The trial court also listed the statutory factors in mitigation and noted which it felt were applicable and inapplicable. As to the fourth factor, that there was substantial ground tending to excuse or justify defendant's actions (see Ill. Rev. Stat. 1985, ch. 38, par. 1005-5-3.1(4)), the court stated:
"The whole proposition about this conduct being done to dramatize his position simply is not borne out by the evidence. The drugs that he had on his person, at least in part, were not from the south side but were from the Bally Muck on the north side. And, in fact, the defendant did not simply, you know, present the drugs to the police or to the mayor or to anyone else in Waukegan; it was after he was arrested and there was a search of the defendant that the cocaine and the marijuana were uncovered. When he was taken into custody, indeed, there would obviously be a search, and I believe the testimony indicates that the defendant was cooperative in indicating where the drugs were after he was taken into custody. But I agree with [the prosecutor] at this point, it was obvious that he was going to be searched and that the drugs would be uncovered."

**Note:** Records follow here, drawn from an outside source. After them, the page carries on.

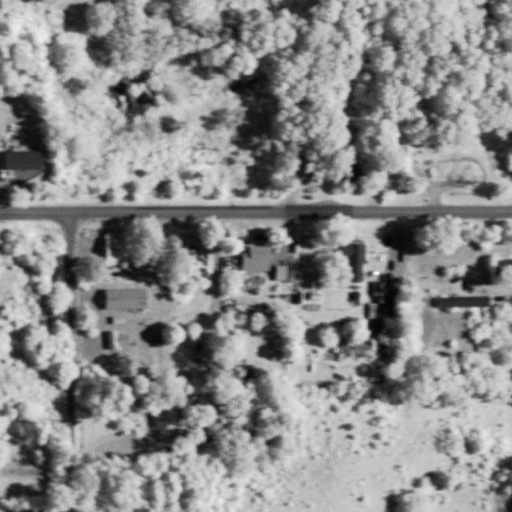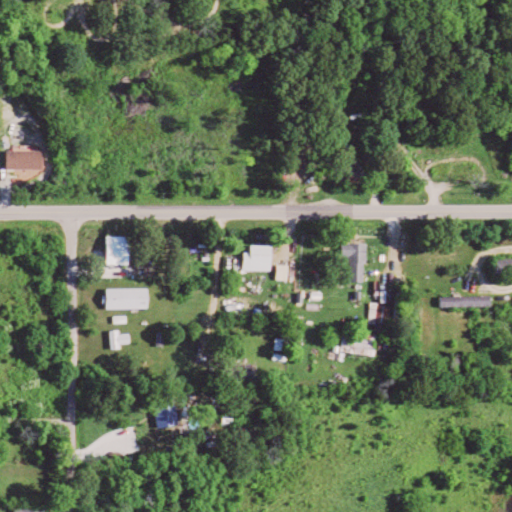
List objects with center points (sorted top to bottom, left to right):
road: (370, 152)
building: (30, 159)
road: (255, 212)
building: (123, 250)
building: (264, 258)
building: (361, 260)
building: (505, 266)
road: (218, 292)
road: (488, 294)
building: (133, 298)
building: (471, 301)
building: (383, 315)
building: (364, 343)
building: (286, 344)
road: (77, 361)
building: (247, 372)
building: (172, 416)
road: (38, 422)
building: (34, 510)
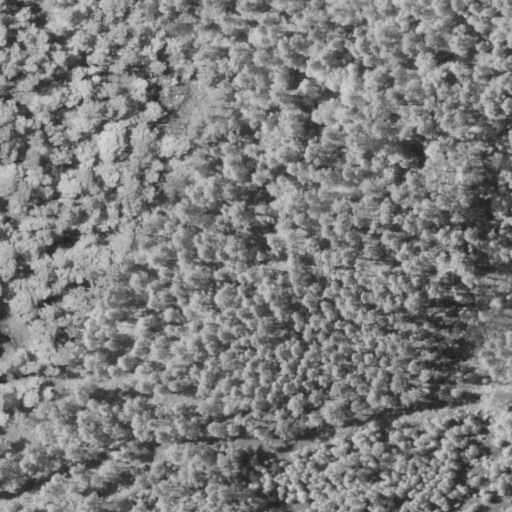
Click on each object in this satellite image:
park: (256, 256)
road: (254, 441)
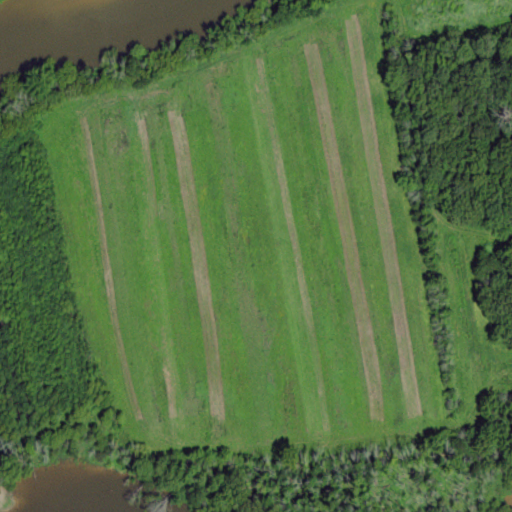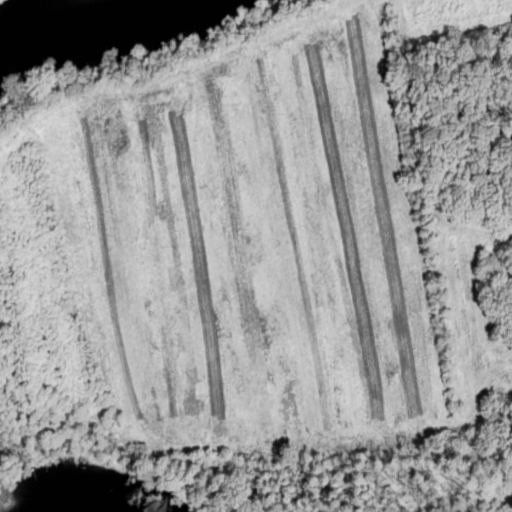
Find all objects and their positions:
river: (21, 183)
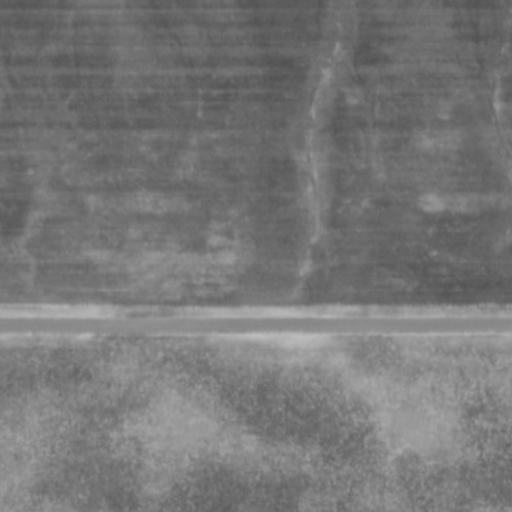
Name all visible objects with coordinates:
road: (256, 322)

From these statements, defendant argues that "the court persisted in scrutinizing Davis' justification with a reasonable doubt analysis," and, instead of focusing on factors in aggravation and mitigation of sentence, "went about redetermining the defendant's guilt." The trial Judge's remarks indicate only that he disbelieved defendant's story and, thus, did not consider it as a factor in mitigation. Such assessments were inherent in his duties as sentencing Judge.
It is well established that the sentence to be imposed is a decision peculiarly within the province of the trial court, and its determination will not be reversed on appeal absent an abuse of discretion. (People v. Perruquet (1977), 68 Ill. 2d 149, 154-56, 368 N.E.2d 882.) The circumstances surrounding the defendant's arrest reveal a pattern of abusive behavior and disrespect for the law. In addition, defendant had a criminal record consisting of two convictions for unlawful use of weapons. In light of defendant's background and the facts of this case we cannot say that the trial court abused its discretion in sentencing him to three years in the Department of Corrections.
Accordingly, the judgment of the circuit court is affirmed.